[DIRECTIONS]
a. From the pigment pathway text, extract the stretch from "Pathway and genotype–phenotype" through "gives colourless (aabb).".
b. According to the pigment pathway text, what F1 genotype comes from crossing the two parents?
c. List each genotype class that the pigment pathway text gives, along with the eye color it produces.

[TEXT SHOWN]
☆ ☆ ☆ ☆ ☆ ☆ ☆

Pathway and genotype–phenotype logic

The pathway shows that substrate X becomes a colourless intermediate and then brown pigment via gene A, while substrate Y becomes a colourless intermediate and then orange pigment via gene B. Mutant allele a blocks conversion to brown pigment, and mutant allele b blocks conversion to orange pigment; both mutants are recessive, so only aa or bb genotypes stop their respective branches. When both functional pigments are produced together (A_B_), the eye appears orange‑brown (wild type), whereas loss of one pigment gives either brown (aaB_) or orange (A_bb), and loss of both gives colourless (aabb).

Cross design and F1 genotype

Parents in the question are aaBB (no brown, only brown gene mutant) and AAbb (no orange, only orange gene mutant). Each parent can produce only one gamete type, so their cross yields F1 genotype AaBb, which is heterozygous at both loci and phenotypically orange‑brown because both A and B are present in dominant form. Thus, intercrossing the F1 effectively means a standard dihybrid cross AaBb × AaBb with independent assortment, as the mutants are not linked.

☆ ☆ ☆ ☆ ☆ ☆ ☆

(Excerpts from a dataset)
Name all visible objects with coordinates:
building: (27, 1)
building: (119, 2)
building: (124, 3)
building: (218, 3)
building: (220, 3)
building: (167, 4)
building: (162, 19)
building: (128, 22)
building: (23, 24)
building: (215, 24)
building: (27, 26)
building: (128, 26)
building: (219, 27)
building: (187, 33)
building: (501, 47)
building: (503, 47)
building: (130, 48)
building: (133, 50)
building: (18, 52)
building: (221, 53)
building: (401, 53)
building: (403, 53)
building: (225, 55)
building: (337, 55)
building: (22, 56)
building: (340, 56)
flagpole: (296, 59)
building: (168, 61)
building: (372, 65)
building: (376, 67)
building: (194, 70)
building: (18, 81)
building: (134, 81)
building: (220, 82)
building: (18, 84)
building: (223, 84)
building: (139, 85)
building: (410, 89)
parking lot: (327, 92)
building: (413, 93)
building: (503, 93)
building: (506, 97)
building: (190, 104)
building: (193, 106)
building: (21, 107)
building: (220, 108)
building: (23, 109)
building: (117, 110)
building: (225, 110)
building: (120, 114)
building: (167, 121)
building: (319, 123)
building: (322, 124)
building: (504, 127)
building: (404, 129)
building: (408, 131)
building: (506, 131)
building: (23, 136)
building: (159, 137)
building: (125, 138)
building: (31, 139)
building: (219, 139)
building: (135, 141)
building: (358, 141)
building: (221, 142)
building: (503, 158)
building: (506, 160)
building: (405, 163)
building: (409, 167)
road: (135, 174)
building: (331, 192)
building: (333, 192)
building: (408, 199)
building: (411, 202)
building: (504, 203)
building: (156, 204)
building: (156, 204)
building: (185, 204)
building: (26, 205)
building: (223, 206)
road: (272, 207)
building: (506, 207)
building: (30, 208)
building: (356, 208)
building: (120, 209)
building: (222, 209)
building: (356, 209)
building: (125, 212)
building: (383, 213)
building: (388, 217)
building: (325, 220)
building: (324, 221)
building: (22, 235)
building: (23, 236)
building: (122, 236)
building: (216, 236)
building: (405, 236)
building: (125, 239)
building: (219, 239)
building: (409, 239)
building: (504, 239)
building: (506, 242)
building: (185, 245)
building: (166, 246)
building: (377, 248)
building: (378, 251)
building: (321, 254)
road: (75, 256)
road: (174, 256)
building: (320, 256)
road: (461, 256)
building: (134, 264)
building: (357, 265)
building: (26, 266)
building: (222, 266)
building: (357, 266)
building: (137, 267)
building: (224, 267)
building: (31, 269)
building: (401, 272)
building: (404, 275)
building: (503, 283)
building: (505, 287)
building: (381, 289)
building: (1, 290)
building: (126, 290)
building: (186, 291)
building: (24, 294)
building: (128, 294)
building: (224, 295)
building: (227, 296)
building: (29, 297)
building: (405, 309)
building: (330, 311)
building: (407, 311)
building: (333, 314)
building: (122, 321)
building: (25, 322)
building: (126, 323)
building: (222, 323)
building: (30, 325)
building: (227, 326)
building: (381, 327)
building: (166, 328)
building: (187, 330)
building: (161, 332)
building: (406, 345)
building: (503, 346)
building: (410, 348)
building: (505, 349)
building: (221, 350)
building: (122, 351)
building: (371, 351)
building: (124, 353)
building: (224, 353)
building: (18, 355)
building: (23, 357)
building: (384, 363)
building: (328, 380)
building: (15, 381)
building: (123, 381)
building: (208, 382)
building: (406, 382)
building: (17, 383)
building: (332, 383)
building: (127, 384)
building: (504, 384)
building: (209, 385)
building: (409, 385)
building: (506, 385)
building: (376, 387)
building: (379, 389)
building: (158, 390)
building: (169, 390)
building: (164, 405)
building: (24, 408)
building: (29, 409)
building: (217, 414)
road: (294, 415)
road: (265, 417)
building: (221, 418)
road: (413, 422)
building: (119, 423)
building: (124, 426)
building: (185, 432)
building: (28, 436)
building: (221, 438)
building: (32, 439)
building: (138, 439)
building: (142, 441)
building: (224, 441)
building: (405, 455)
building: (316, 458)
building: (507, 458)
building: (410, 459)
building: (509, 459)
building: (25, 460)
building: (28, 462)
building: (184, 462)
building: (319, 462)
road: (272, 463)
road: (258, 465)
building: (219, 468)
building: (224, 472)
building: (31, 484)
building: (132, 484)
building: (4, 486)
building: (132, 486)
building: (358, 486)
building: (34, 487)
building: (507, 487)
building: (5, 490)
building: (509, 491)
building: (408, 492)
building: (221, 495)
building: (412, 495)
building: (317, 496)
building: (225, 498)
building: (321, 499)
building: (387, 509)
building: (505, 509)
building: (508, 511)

☆ ☆ ☆ ☆ ☆ ☆ ☆

[SOLUTIONS]
a.
Pathway and genotype–phenotype logic

The pathway shows that substrate X becomes a colourless intermediate and then brown pigment via gene A, while substrate Y becomes a colourless intermediate and then orange pigment via gene B. Mutant allele a blocks conversion to brown pigment, and mutant allele b blocks conversion to orange pigment; both mutants are recessive, so only aa or bb genotypes stop their respective branches. When both functional pigments are produced together (A_B_), the eye appears orange‑brown (wild type), whereas loss of one pigment gives either brown (aaB_) or orange (A_bb), and loss of both gives colourless (aabb).

b. AaBb

c.
A_B_: orange-brown (wild type)
aaB_: brown
A_bb: orange
aabb: colorless